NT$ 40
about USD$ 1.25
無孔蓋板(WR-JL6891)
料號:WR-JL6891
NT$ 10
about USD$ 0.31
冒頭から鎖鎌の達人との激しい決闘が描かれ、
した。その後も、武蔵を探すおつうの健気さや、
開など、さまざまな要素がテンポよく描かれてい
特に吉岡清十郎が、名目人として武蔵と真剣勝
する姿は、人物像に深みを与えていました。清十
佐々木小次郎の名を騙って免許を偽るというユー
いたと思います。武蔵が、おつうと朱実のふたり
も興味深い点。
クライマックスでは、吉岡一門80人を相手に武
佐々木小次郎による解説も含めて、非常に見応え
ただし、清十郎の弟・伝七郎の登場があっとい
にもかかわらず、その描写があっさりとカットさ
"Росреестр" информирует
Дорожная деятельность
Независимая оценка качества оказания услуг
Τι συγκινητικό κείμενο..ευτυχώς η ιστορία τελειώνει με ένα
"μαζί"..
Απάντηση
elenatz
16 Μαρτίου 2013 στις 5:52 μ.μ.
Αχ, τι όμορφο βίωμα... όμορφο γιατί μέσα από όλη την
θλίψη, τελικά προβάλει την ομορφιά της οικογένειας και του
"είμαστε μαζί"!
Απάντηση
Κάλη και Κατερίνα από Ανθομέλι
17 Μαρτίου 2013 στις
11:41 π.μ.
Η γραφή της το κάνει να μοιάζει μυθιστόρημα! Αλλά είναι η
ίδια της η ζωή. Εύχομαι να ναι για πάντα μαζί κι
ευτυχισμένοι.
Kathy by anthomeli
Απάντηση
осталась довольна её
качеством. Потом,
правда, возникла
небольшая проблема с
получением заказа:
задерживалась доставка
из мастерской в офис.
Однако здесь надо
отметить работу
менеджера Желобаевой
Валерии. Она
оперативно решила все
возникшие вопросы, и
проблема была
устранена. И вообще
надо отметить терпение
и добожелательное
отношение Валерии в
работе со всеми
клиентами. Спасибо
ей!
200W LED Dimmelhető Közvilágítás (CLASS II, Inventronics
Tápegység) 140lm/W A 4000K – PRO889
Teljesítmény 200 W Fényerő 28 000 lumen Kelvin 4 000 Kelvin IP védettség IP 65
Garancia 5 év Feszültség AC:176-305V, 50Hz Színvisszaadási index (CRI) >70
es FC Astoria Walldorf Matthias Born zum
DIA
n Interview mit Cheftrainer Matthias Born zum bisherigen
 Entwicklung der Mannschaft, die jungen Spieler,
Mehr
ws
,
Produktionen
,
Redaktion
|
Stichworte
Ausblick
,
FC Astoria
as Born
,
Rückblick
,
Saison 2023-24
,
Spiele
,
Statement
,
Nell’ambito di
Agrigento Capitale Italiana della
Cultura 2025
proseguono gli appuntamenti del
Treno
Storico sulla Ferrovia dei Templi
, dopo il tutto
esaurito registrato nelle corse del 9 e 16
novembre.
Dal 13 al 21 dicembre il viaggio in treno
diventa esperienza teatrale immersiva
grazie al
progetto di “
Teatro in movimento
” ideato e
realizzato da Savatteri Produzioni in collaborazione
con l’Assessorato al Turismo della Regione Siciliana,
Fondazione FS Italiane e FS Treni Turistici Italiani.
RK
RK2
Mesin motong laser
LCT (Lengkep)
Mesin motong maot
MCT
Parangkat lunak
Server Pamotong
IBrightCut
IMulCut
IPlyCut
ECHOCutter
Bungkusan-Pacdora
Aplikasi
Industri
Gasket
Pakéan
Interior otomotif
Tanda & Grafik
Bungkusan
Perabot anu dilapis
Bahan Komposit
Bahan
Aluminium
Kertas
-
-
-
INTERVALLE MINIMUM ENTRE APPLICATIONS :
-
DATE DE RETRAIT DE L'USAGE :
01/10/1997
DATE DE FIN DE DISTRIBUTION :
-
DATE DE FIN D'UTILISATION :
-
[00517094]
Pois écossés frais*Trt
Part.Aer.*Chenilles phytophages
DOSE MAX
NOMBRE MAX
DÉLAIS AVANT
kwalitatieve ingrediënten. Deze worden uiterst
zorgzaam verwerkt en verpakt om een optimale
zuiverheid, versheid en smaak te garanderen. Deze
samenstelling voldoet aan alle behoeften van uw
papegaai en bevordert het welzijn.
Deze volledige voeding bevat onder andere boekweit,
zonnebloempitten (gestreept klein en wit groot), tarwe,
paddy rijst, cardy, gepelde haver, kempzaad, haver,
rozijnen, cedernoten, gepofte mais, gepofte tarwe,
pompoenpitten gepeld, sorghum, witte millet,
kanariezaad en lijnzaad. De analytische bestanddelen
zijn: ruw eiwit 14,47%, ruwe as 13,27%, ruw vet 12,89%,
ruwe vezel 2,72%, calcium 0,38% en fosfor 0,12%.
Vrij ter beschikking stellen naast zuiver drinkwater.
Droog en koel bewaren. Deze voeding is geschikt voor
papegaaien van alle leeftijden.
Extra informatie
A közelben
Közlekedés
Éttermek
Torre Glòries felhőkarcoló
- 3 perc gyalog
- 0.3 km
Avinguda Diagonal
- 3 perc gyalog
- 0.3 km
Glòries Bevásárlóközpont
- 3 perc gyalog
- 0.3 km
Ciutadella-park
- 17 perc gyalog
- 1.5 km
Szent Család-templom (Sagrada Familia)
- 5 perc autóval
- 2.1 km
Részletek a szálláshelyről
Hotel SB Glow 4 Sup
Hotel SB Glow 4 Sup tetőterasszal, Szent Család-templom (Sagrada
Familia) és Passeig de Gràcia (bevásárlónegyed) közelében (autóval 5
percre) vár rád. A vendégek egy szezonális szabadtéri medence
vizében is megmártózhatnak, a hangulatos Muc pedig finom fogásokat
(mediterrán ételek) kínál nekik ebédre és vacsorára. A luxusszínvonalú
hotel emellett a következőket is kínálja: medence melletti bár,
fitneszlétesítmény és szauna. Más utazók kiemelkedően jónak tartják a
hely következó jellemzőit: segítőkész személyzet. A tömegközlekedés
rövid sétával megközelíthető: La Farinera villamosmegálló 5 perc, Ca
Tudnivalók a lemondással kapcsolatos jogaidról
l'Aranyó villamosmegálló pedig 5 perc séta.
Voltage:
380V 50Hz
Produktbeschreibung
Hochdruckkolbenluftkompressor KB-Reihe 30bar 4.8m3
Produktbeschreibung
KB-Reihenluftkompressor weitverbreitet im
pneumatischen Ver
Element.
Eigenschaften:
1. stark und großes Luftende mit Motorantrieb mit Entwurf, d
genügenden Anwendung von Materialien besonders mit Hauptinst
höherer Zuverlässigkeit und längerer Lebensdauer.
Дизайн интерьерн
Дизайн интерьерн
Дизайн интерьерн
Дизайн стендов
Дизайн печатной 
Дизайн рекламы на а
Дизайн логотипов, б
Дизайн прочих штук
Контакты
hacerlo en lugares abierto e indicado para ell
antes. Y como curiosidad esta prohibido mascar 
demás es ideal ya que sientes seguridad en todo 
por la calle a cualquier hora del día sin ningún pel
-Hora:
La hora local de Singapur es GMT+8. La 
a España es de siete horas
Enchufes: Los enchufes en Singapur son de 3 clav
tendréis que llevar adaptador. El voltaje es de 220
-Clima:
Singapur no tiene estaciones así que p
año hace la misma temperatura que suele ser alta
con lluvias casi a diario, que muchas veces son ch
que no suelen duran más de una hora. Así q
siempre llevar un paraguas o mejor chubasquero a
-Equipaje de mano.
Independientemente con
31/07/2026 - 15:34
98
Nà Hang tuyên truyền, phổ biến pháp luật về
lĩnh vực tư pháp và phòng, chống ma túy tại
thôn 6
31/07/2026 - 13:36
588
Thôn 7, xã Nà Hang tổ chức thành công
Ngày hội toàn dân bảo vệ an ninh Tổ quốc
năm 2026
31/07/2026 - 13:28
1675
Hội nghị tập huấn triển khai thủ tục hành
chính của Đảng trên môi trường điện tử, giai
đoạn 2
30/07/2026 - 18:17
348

—————

* _Instructions to follow_
Your reply is to repeat, unchanged, the lines above running from the one with "Η γραφή της" up to and including the one with "Garancia 5 év".

* _Result of the exercise_
Η γραφή της το κάνει να μοιάζει μυθιστόρημα! Αλλά είναι η
ίδια της η ζωή. Εύχομαι να ναι για πάντα μαζί κι
ευτυχισμένοι.
Kathy by anthomeli
Απάντηση
осталась довольна её
качеством. Потом,
правда, возникла
небольшая проблема с
получением заказа:
задерживалась доставка
из мастерской в офис.
Однако здесь надо
отметить работу
менеджера Желобаевой
Валерии. Она
оперативно решила все
возникшие вопросы, и
проблема была
устранена. И вообще
надо отметить терпение
и добожелательное
отношение Валерии в
работе со всеми
клиентами. Спасибо
ей!
200W LED Dimmelhető Közvilágítás (CLASS II, Inventronics
Tápegység) 140lm/W A 4000K – PRO889
Teljesítmény 200 W Fényerő 28 000 lumen Kelvin 4 000 Kelvin IP védettség IP 65
Garancia 5 év Feszültség AC:176-305V, 50Hz Színvisszaadási index (CRI) >70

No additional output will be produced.